- Born: 18 May 1452 Prague
- Died: 1 July 1492 (aged 40) Poděbrady
- Buried: Kłodzko
- Spouse: Catherine of Saxony
- Father: George of Poděbrady
- Mother: Johana of Rožmitál

= Henry the Younger of Poděbrady =

Czech nobleman and poet (1452–1492)

Henry the Younger of Poděbrady (also: Henry the Younger of Münsterberg; Heinrich der Jüngere von Podiebrad or Heinrich d. J. von Münsterberg; Hynek Poděbrady or Hynek z Minstrberka; 18 May 1452 – 1 July 1492) was an Imperial Count and Count of Glatz. From 1462 to 1471, he served as Duke of Münsterberg jointly with his older brothers Victor and Henry the Elder. He also ruled Duchy of Opava jointly with his brothers from 1465 to 1472. Henry the Younger, held at times the office of regent of Bohemia and is also known as an author.

== Life ==
Heinrich the Younger of Poděbrady was a son of King George of Podebrady of Bohemia from his second marriage with Johana of Rožmitál. He received a humanist training and participated in knightly tournaments. His father, George, was King of Bohemia, but this crown was not heritable. George persuaded Emperor Frederick III in 1459 to appoint his eldest son Victor to Imperial Count. In 1462, Frederick also appointed Henry the Younger and his elder brother Henry the Elder to Imperial Count. Earlier, George had appointed his three sons Count of Glatz and enfeoffed them with the County of Glatz and the Duchy of Münsterberg. In 1465 he also enfeoffed them with the Duchy of Opava, which he had acquired in 1464.
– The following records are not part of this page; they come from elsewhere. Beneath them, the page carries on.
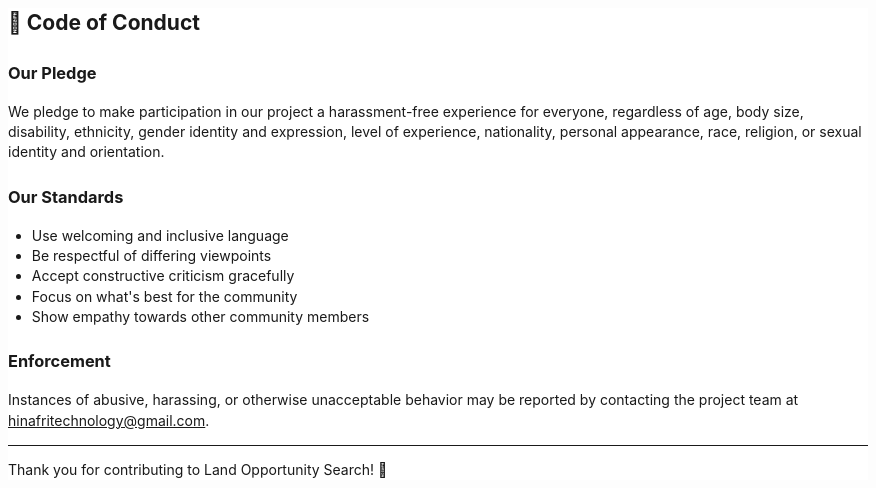 ## 📜 Code of Conduct

### Our Pledge

We pledge to make participation in our project a harassment-free experience for everyone, regardless of age, body size, disability, ethnicity, gender identity and expression, level of experience, nationality, personal appearance, race, religion, or sexual identity and orientation.

### Our Standards

- Use welcoming and inclusive language
- Be respectful of differing viewpoints
- Accept constructive criticism gracefully
- Focus on what's best for the community
- Show empathy towards other community members

### Enforcement

Instances of abusive, harassing, or otherwise unacceptable behavior may be reported by contacting the project team at hinafritechnology@gmail.com.

---

Thank you for contributing to Land Opportunity Search! 🚀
In 1471, Henry the Younger married Catherine, the daughter of William III, Landgrave of Thuringia. His father died soon thereafter. Although Henry had stood at his father's side politically and religiously when he was young, he then turned to the Catholic faith. George's successor King Vladislaus II undertook to protect George's sons and to take over their debts. George's sons initially ruled his territories together, but in 1472, the inheritance was split. Henry the Younger received Poděbrady, Kostomlaty nad Labem and possessions in Silesia. From his mother he inherited Lichnice Castle, Mělník and Teplice.

At the state convention of Benešov in 1472, Henry was elected as the provincial administrator on the recommendation of his mother, who also took part. Unlike his mother, however, he sided with the Hungarian king, Matthias Corvinus. The reason for this was probably that Vladislas repaid his debts only slowly, while Matthias Corvinus did so without hesitation. In 1475, Henry sold the Lordship of Kolín, which he had received from his older brother Victor, for 20000 ducats to Matthias Corvinus, who stationed his Hungarian occupation troops there. After Henry appointed the Corvinus supported and despot Racek Kocovský as the administrator of Konopiště, Vladislas's supporters aligned with those of Matthias Corvinus. In 1478 it came to a reconciliation between Henry and Vladislas under the Treaty of Brno.

Henry prepared the agreement to appointment Vladislas as King of Bohemia and played a significant role in resolving various religious and legal disputes Bohemia. In 1488 he chose the side of the Silesian princes who rebelled against Matthias Corvinus. After the rebellion was suppressed, he had to assign his inherited possessions of Poděbrady and Kostomlaty to John Corvinus, an illegitimate son of Matthias Corvinus. Henry was, however, granted a life interest in these possessions.

Henry the Younger died in 1492 at the Poděbrady Castle. His body was transferred to Kłodzko (Glatz) and buried in the Franciscan monastery founded by his brother Henry the Elder. In 1558 he and eight other members of the Poděbrady family who had been buried there as well, were reburied in the church in Kłodzko. His main heir was Henry the Elder, who also took care of Henry's widow and her children.

== Offspring ==
- From his marriage to Catherine of Saxony, Henry had a daughter Anna (1471–1517), who married in 1493 with Henry IV of Neuhaus.
- With his mistress Kateřina Vojková of Štítary and Strážnice, he had several children, including Frederick, to whom he later bequeathed Kostomlaty.

== Literary activity ==
Henry was also active in literature. In his works he dealt with contemporary history, the conversion to Catholicism, property disputes and his political stance. His poems about happiness, virtue, chivalry, and wisdom are in the contemporary style of the late Middle Ages and early Renaissance. He translated several novels and wrote entertaining prose. In his travels with King Matthias Corvinus, he met many humanists. Through him, the works of Giovanni Boccaccio became known in Bohemia. He translated them from German, and even added some of his own.